La ocasión fue un pretexto para que Páez Vilaró -quien realizó la recorrida inaugural en compañía del músico Horacio Guarany- diera cuenta de la génesis de sus obras, atravesadas por la fuerte impronta de la naturaleza y un tributo a los fondos blancos.

"Yo vivía en Montevideo, en una casita blanca de techos colorados, muy cercana a la playa. Todos los días bajaba a la arena, miraba hacia el horizonte y creaba en el espejismo la ciudad de Buenos Aires, `cómo me gustaría conocerla`, me decía. Eso nos pasa a todos los uruguayos, es el primer puerto que tocamos".

"Un día tomé coraje y decidí hacer un largo viaje, entonces me acerqué a la playa con este dedo pulgar gordo, saqué un copo de espuma de la cresta de la ola, me hice la señal de la cruz, y me dije: `esta es la tuya Carlos, tenés que partir`", recordó el artista.

"Ahí comenzó mi largo viaje hacia los países, los dialectos y los idiomas; me enredé con todos ellos en las selvas africanas, en los mares del sur, donde fuera que pisara quería dejar un testimonio", evocó.

Páez Vilaró se refirió también al hallazgo del predio que derivaría en la construcción de su residencia Casa Bengala, planteada en continuidad estética con Casapueblo, el complejo arquitectónico que construyó en Punta Ballena (a 14 kilómetros de Uruguay) a fines de los 60.

 
 "Con mi mujer, recorriendo las callecitas de Tigre, detrás de un matorral descubrimos una antigua casa de madera, muy caída de hombros, y nos dijimos mirándonos a los ojos que esa casa era digna de Hemingway. Hicimos lo imposible para adquirirla y, teniendo de testigo a un perro de tres patas y a un búho que me miraba con un solo ojo, la construimos e hicimos una familia", recordó.

"Casa Bengala", la residencia que construyó en Tigre a partir de los cimientos de una pequeña vivienda de estilo ferroviario que data de 1889, ocupa una superficie de 700 metros cuadrados repletos de arte y fragmentos de las historias vividas por este aventurero.

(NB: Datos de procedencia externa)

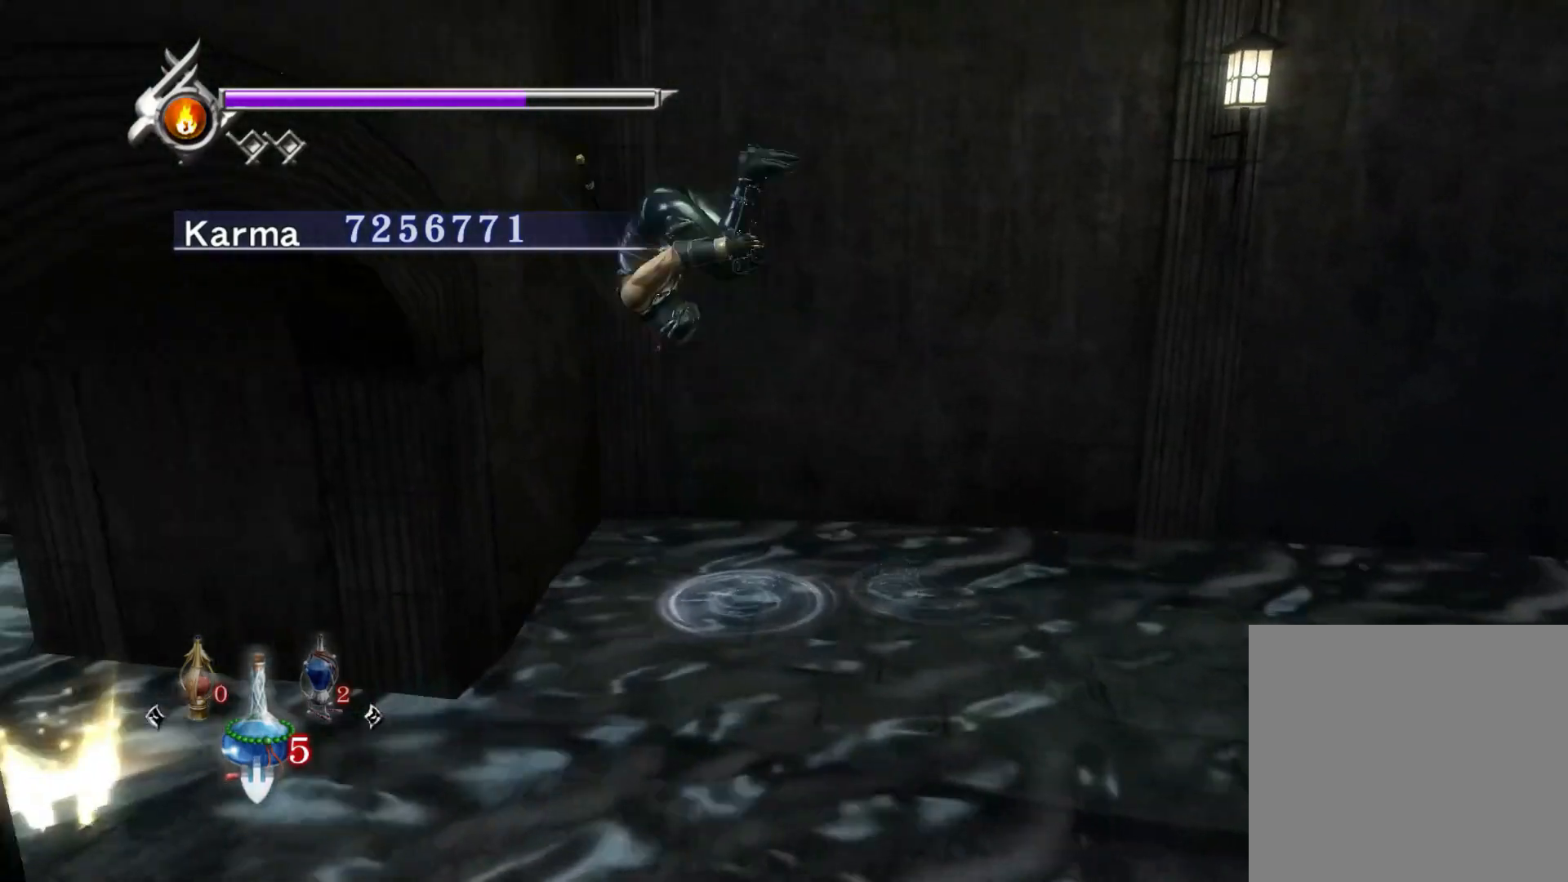
{"buttons": [], "left_stick": "left", "right_stick": "up-right", "events": [[17, "right_stick", "up-right"]]}
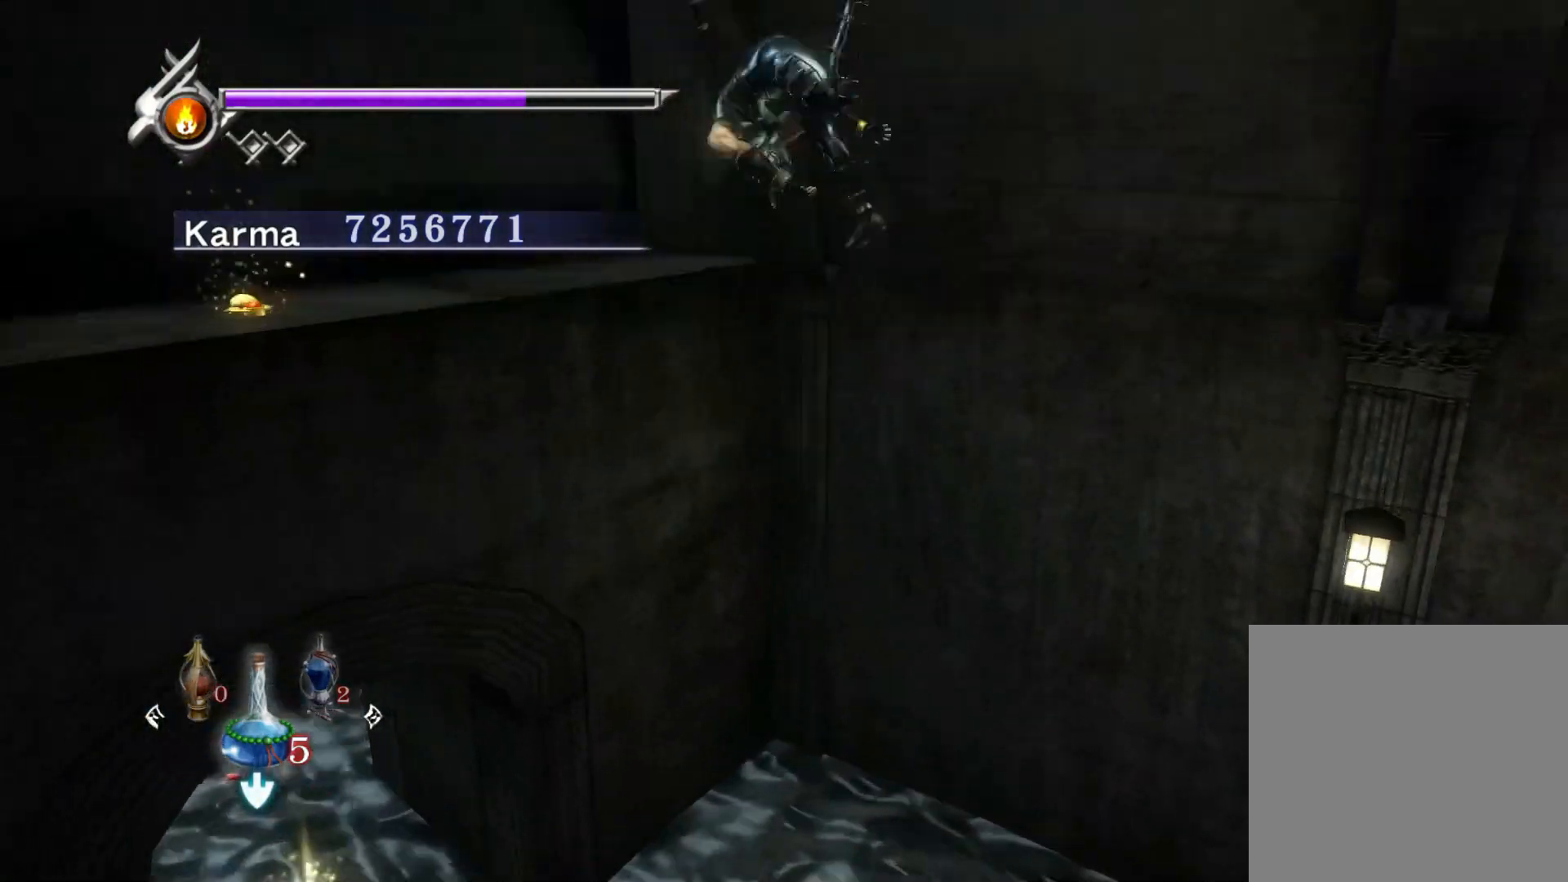
{"buttons": [], "left_stick": "left", "right_stick": "center", "events": [[167, "left_stick", "center"], [267, "left_stick", "left"], [367, "right_stick", "center"]]}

"Tigre es un lugar tocado por la mano de Dios -señaló alguna vez Páez Vilaró-, pero no sólo por su geografía, sino también por los seres que habitan esta tierra, tan únicos, tan fraternos. Más que las islas, es el abrazo con la gente lo que vale, la solidaridad, el hecho de poder tocar un timbre y que se abra una puerta mágicamente para atenderte. El Tigre mantiene ese señorío que sólo se hereda".